Q: In his Nov. 30 column, "Preparing Clients for a Dangerous World," Charlie Funk, reflecting on the Paris attacks, asks himself, "What are our responsibilities as travel professionals to our clients going forward?" He answers that, as a professional, you must become fully familiar with rules about passports, visas, inoculations, denials of entry based on criminal records, supplier rules about accepting people with disabilities and requirements about a single parent's traveling with a minor, among other things. Otherwise, you are at "tremendous financial risk if boarding is denied and money is lost or forfeited." What is your legal opinion about an agent's duties to know and advise about all these requirements?

A: A professional travel counselor must not only advise about these rules but must also keep up to date and convey the relevant information to the client. If the professional travel counselor fails to do so, a client suffering a loss could sue for negligence.

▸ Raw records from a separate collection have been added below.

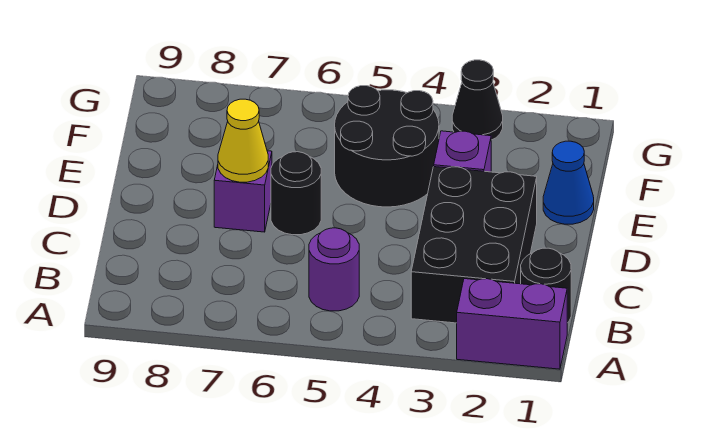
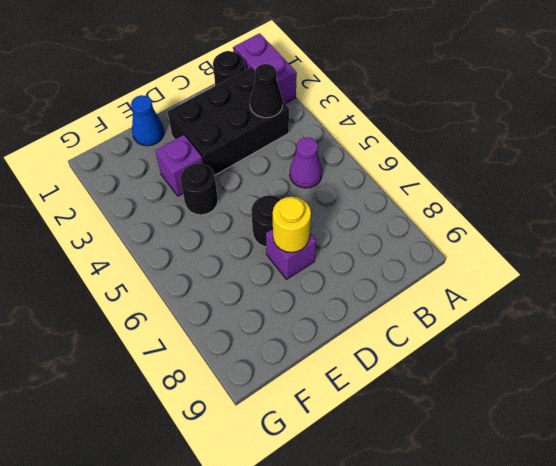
purple round brick B5 level 1 -> purple cone B5 level 1
yellow cone D7 level 2 -> yellow round brick D7 level 2
black round brick E4:F5 level 1 -> black round brick E4 level 1
black cone G3 level 1 -> black cone B3 level 2

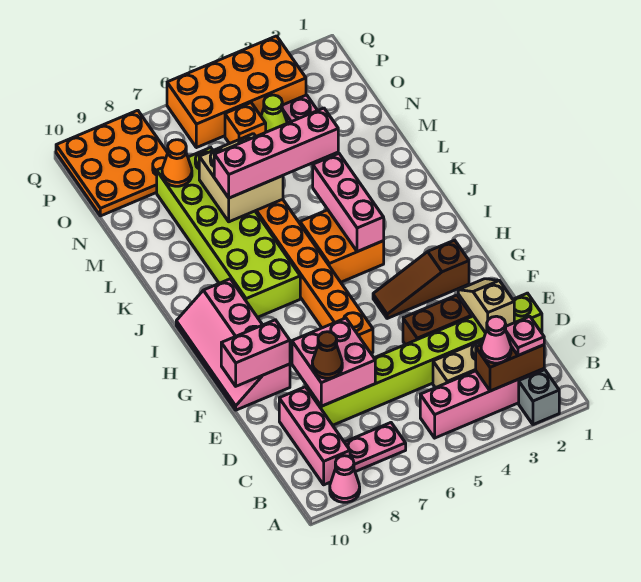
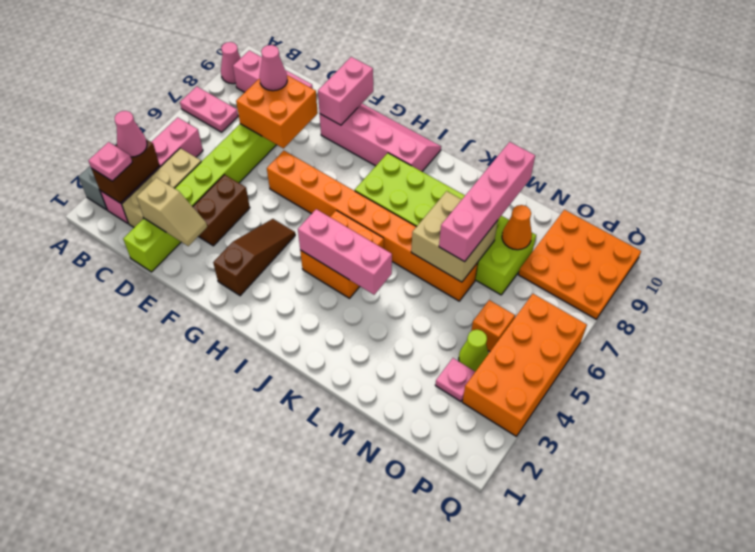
pink plate B7:B8 level 1 -> pink plate A7:B7 level 1
pink brick D7:E8 level 2 -> orange brick D7:E8 level 2
brown cone D8 level 3 -> pink cone D8 level 3
pink brick L4:L7 level 3 -> pink brick M6:M9 level 3

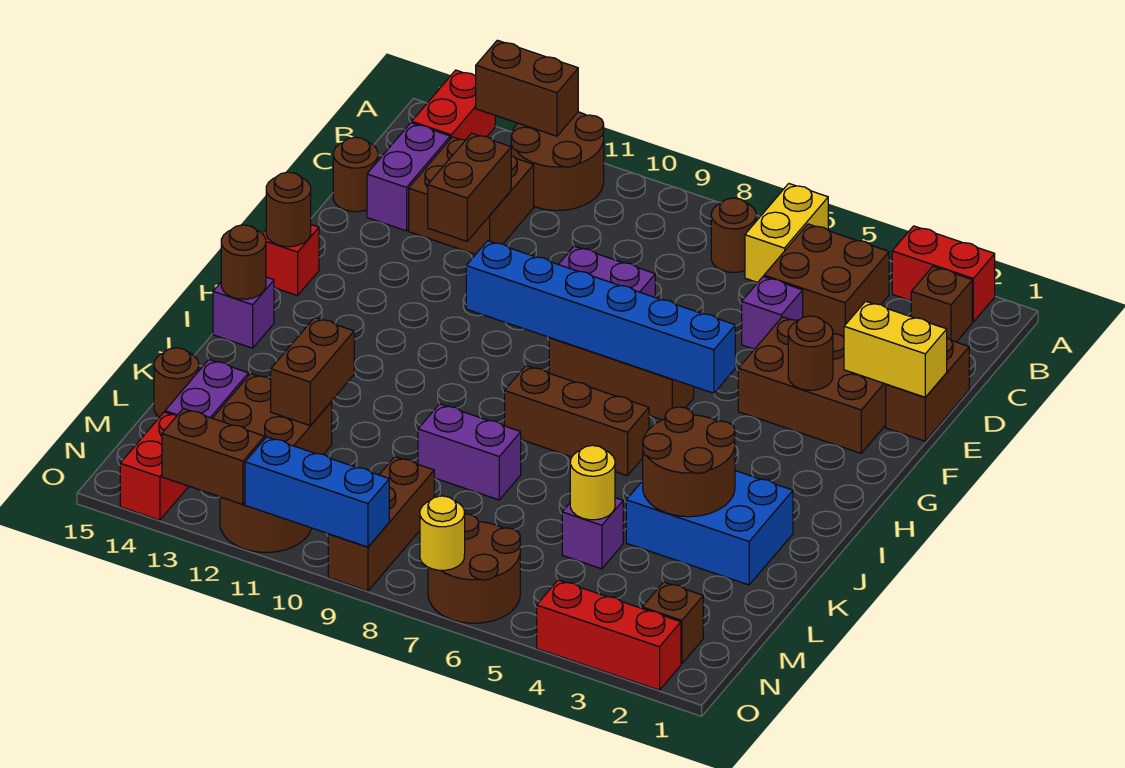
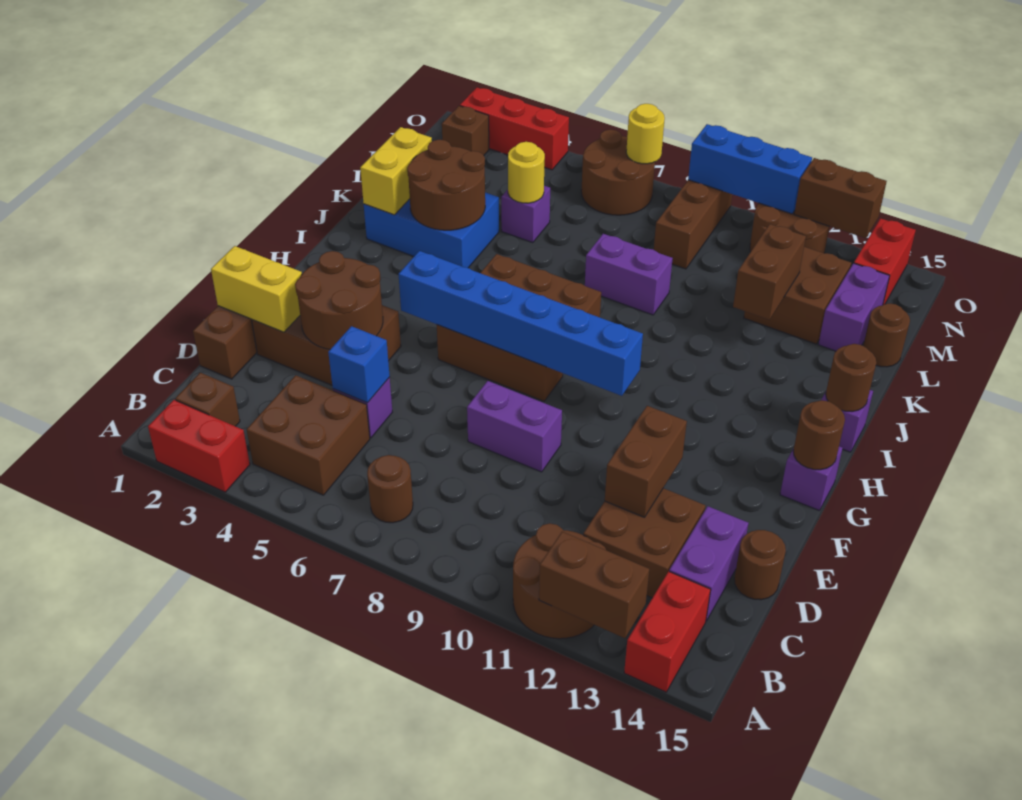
yellow brick A6:B6 level 1 -> yellow brick J2:K2 level 2
none -> blue brick D5 level 2
brown round brick F3 level 2 -> brown round brick E3:F4 level 2
red brick G15 level 1 -> purple brick G15 level 1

Further, these aren't the counselor's only duties. You could also be liable in cases where you were negligent in selecting suppliers or cases where you negligently failed to warn of a danger known to you as a professional that you should have disclosed to the client.

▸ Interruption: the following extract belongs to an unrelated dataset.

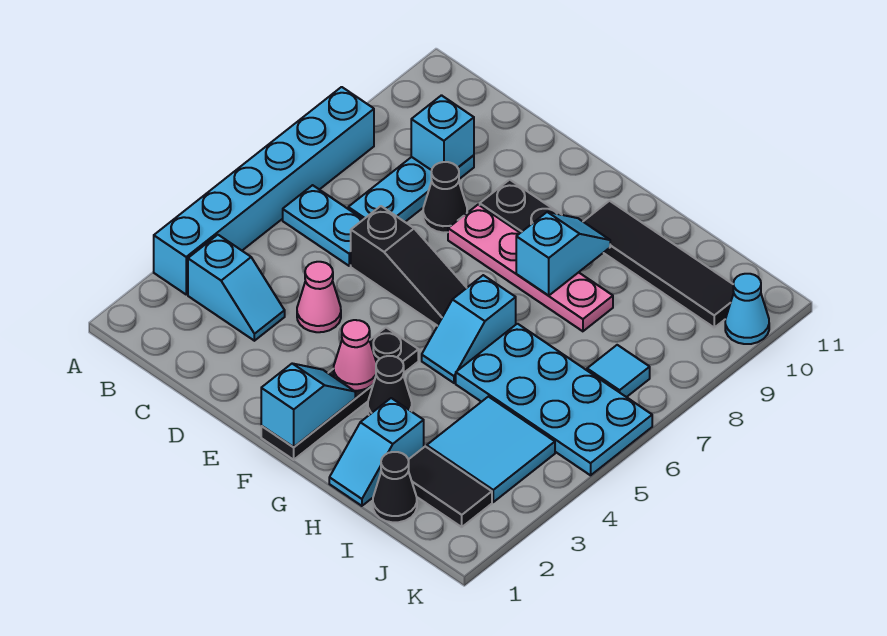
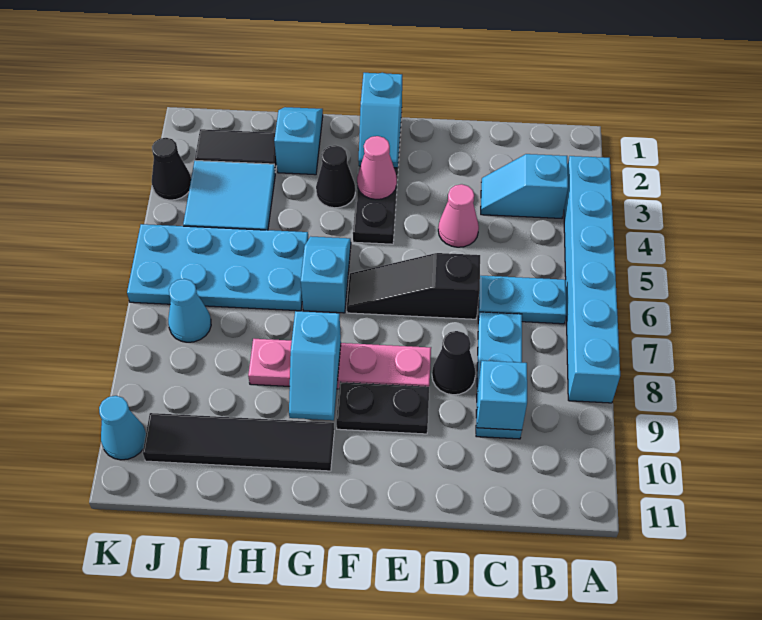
black cone I1 level 1 -> black cone K3 level 1
cyan tile J7 level 1 -> cyan cone J7 level 1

In his legal treatise, "Travel Law," Judge Thomas Dickerson states that, "The most exciting area of travel agent liability has been the ever-increasing number of affirmative duties imposed upon travel agents by the courts. ... The duty to affirmatively seek out relevant and available information that the consumer needs ... is an appropriate standard of care."

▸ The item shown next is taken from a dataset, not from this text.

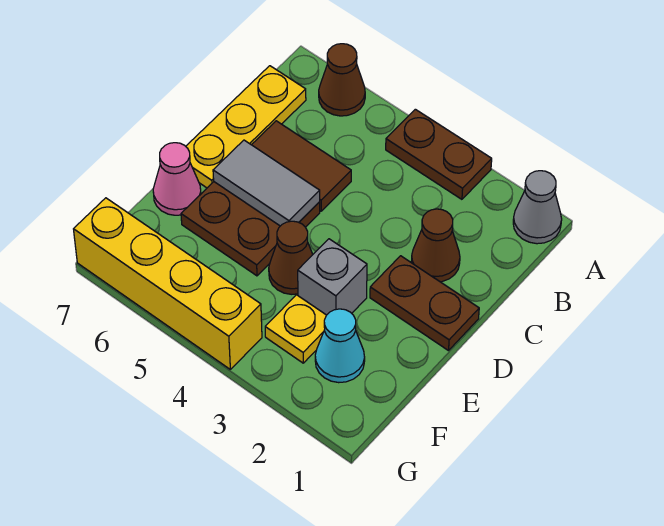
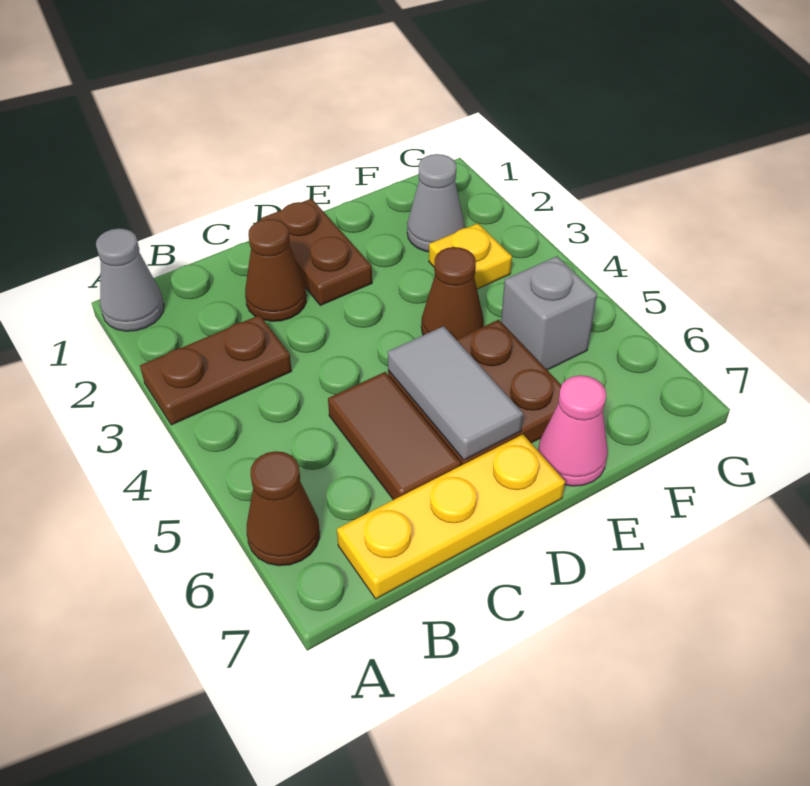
brown plate A3:A4 level 1 -> brown plate A3:B3 level 1
grey brick E3 level 1 -> grey brick F5 level 1
cyan cone F2 level 1 -> grey cone F2 level 1
yellow brick G4:G7 level 1 -> none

By the way, when a travel agency employee is liable for negligence, the travel agency employer is also automatically liable. A client suffering a loss would normally sue the agency instead of or in addition to the employee.

The rule of automatic liability for the employer does not extend to negligence by independent contractors of the agency, as they are deemed to be separate businesses. Nevertheless, a client could pin liability on the host if the client could prove that the contractor was acting for the host or was effectively in partnership with the host.

However, in my opinion, there are two huge exceptions to the general rule articulated by Judge Dickerson: First, there has to be a limit on how deeply the counselor must research the issues, a limit on what he or she can be expected to remember and a limit on the amount of information that the counselor must convey to the client. For example, it is totally unrealistic to expect a U.S. counselor to advise a citizen of another country about entry requirements to a third country.

The legal standard for these kinds of limits would be expressed as follows: The professional travel counselor would be expected to know and advise about what a typical professional in the community or specialized niche would be expected to advise about. This "community standard" is the same for malpractice claims against doctors.

The second exception is that not all travel agents are travel counselors. Many or even most agents who arrange high-volume corporate travel are not really counselors and should not be held to the standards articulated by Charlie and me.